Задачей первых версий вредоносного программного обеспечения было заражение Linux-устройств с архитектурой SPARC, но в дальнейшем разработчики усовершенствовали троянскую программу, чтобы сделать ее совместимой с платформой Intel.
Троянская программа периодически обращается к C&C-серверу для получения команд. При определенных условиях для связи используется прокси-сервер. Данные для авторизации на этом сервере извлекаются вредоносной программой из зашифрованного конфигурационного файла. Вся информация, которая отправляется и принимается троянской программой, разбивается на блоки, зашифрованные и снабженные собственной подписью.

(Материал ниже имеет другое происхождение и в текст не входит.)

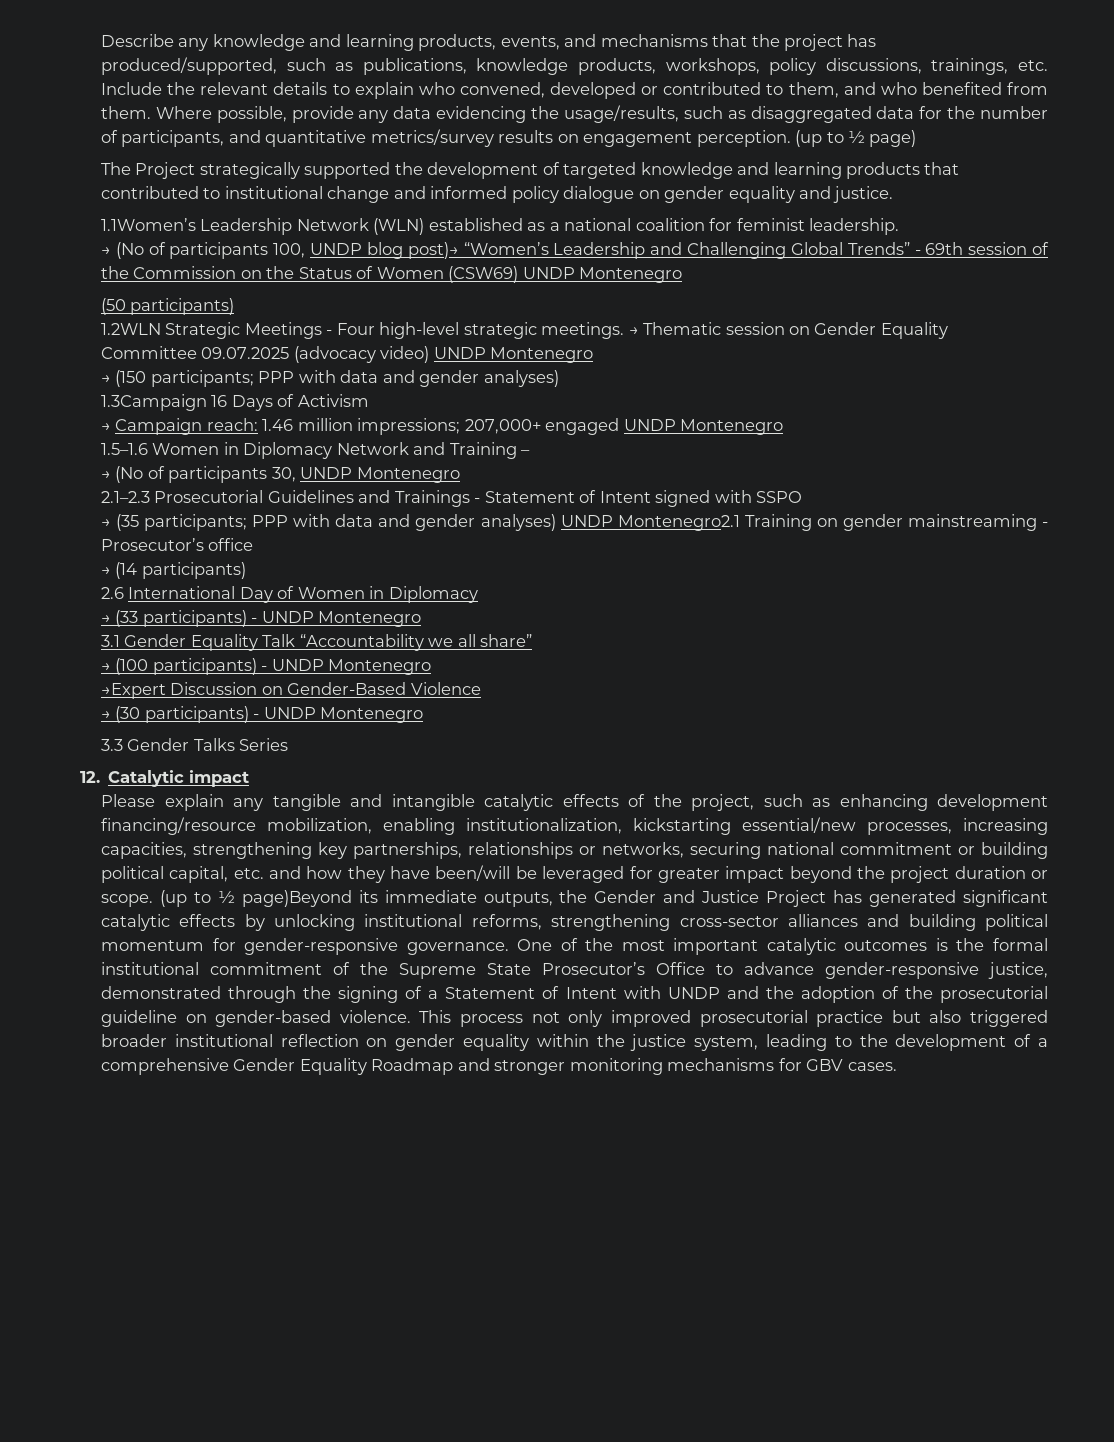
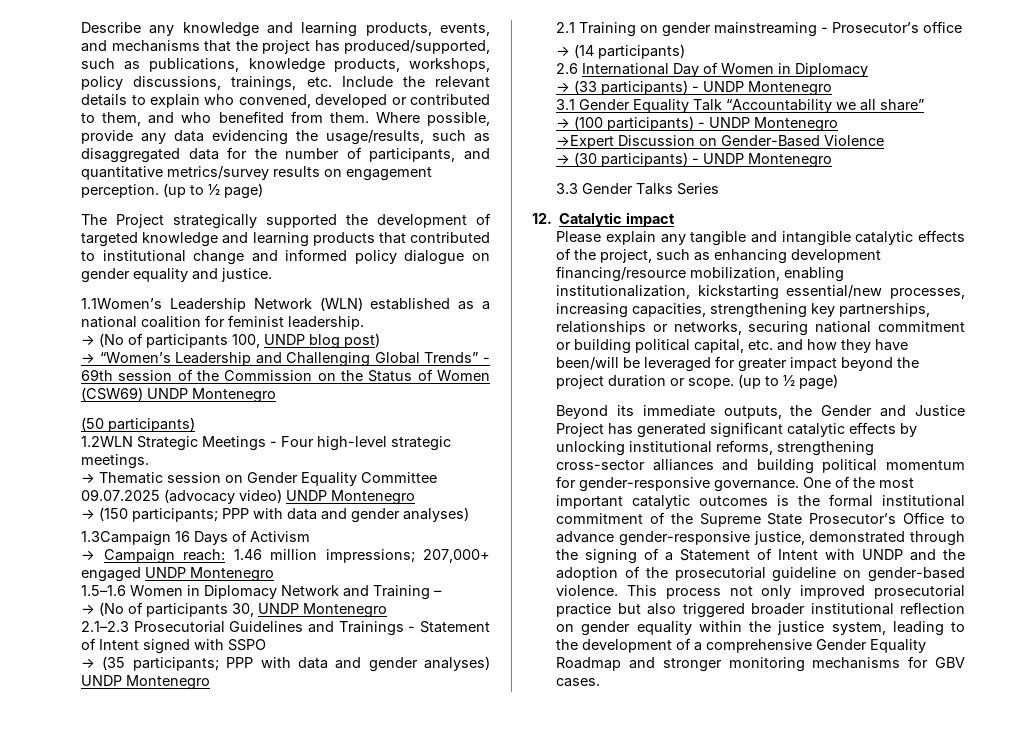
[407,242,459,259] post)→ -> [344,333,381,348] [81,353,96,363] post) // →
(625, 330) none -> (150, 461) //
[617,515,740,531] Montenegro2.1 -> [126,675,211,690] [556,22,576,33] Montenegro // 2.1
[241,890,352,907] page)Beyond -> [799,374,839,390] [556,405,609,419] page) // Beyond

По словам специалистов «Доктор Веб», в троянской программе разработчиками была реализована довольно сложная система проверки подлинности пакетов с зашифрованными данными, получаемых от сервера. Несмотря на это, программа может выполнять лишь три команды: скачивание или загрузку файлов на C&C-сервер, передачу команд интерпретатору Linux и трансляцию полученного вывода на удаленный сервер. Таким образом злоумышленники могут дистанционно управлять зараженной системой.